Because the supply regulators provide background calibration of the output impedance, the transmitter provides constant output impedance regardless of the FIR configuration; hence, the measured return loss of the prototype transmitter chip is less than −10 dB across all the frequencies of interest and passes the return loss specification of PCIe Gen4, as shown in Figure 7. In particular, the measured return loss at low frequency is less than −32 dB, which is equivalent to the impedance mismatch of less than 2.5 Ω, validating the impedance calibration method based on the supply regulators. In addition, as mentioned in the Section 2, the relaxed ESD requirement due to the stacked output driver improves the high-frequency return loss. A practical lossy channel is used to fully verify the effect of three-tap FIR equalization. Figure 8 and Figure 9 show the measured insertion loss (S21) of the lossy channel and the eye diagrams at 16 Gb/s with the lossy channel, respectively. With 9.6 dB channel loss at the Nyquist frequency (8 GHz), no residual ISI is found from the eye diagram with three-tap FIR equalization, which verifies that the proposed transmitter provides a sufficient compensation at Nyquist frequency larger than 9.5 dB, which is required from the PCIe Gen4 specification. In addition, we observe that the three-tap FIR equalizer gives a better eye opening compared to two-tap configuration, which justifies the implementation of the three-tap FIR. Figure 10 shows the output voltage swing measured with a Tektronix P7313 differential SMA probe module. The transmitter achieves the output swing of 800 mV_{peak-to-peak,differential}.
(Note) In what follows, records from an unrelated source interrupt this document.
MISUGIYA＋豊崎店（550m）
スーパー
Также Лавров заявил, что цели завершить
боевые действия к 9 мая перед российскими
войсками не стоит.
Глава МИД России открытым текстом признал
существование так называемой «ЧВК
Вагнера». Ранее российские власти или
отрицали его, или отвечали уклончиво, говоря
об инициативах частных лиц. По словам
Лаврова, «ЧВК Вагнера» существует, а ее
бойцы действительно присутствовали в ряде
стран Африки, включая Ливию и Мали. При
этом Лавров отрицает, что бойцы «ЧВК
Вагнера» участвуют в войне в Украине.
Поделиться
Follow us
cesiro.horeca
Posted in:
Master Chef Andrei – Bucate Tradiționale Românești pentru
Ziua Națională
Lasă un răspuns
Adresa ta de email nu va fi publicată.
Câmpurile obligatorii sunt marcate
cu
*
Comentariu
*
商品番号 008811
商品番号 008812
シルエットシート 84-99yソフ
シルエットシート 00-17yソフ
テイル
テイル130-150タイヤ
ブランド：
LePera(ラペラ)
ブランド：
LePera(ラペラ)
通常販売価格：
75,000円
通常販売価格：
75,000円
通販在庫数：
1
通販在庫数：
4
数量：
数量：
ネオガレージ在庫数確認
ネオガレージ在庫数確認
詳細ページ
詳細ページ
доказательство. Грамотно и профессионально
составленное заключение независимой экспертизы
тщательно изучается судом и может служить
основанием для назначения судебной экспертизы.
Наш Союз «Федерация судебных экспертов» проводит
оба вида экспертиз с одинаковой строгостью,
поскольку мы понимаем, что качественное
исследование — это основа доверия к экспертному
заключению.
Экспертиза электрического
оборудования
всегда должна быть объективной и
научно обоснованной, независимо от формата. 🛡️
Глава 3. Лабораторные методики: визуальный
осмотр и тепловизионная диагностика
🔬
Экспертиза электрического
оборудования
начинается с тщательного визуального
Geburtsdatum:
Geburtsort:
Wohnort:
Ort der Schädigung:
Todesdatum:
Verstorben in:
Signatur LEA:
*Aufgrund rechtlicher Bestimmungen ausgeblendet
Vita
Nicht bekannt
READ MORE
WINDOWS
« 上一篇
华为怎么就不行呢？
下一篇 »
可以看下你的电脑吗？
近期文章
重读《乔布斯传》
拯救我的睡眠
The performance of the fabricated transmitter is summarized and compared to other supply-scalable, wide-range transmitters in

Table 1. Performance comparison.

	Process (nm)	Min. Rate (Gb/s)	Max. Rate (Gb/s)	Equalizer	Clocking	Supply Scaling	Min. TX Swing (Vppd)	Max. TX Swing (Vppd)	Power (mW) @Max Rate	Area (mm2)	FoM (pJ/bit) @Max Rate
[7]	65	3	8	3-tap FFE (feed-forward equalizer)	Half rate	DC–DC + regulator	N/A	N/A	38.4	N/A	4.8
[8]	65	3	16	PWM (pulse-width modulation)	Quarter rate	External source	N/A	N/A	38.78	N/A	2.42
[9]	350	0.2	0.8	None	Half rate	DC–DC	0.1	0.15	21.5	N/A	26.875
[10]	250	0.65	5	None	1/5 rate	DC–DC	0.1	0.3	216.6	N/A	43.3
[11]	65	5	15	3-tap FFE	Half rate	External source	0.1	0.72	34	0.033	2.3
[12]	65	5	32	2-tap FFE	Quarter rate	On-chip regulator	0.4	1.3	87.7	0.17	2.74
[13]	32	2	16	3-tap FFE	Quarter rate	External source	0.36	0.5	25	0.014	1.56
This work	28	2.5	16	3-tap FFE	Half rate	On-chip regulator	0.5	0.8	30.82	0.023	1.93

. Compared to the reference designs, the proposed transmitter achieves the best energy efficiency except for [13]. However, on-chip supply scaling is missing in [13]; consequently, it does not reflect the power overhead of on-chip supply scaling, such as the voltage dropout by a linear regulator or finite efficiency and switching noise of a switching regulator. As a result, considering that a substantial portion of the power is dissipated by the dropout of regulators, we can conclude that the proposed transmitter achieves the best efficiency among the supply-scalable transmitters.

4. Conclusions

A PCIe Gen4 PHY transmitter fabricated in a 28 nm CMOS was presented. The transmitter adopts supply voltage scaling to improve energy efficiency across a wide range using the on-chip supply regulators. The fabricated chip satisfies all the specifications of PCIe Gen4, including data rates, output swing, equalization, and return loss. The transmitter consumes 30.8 mW at 16 Gb/s and occupies an active area of 0.023 mm².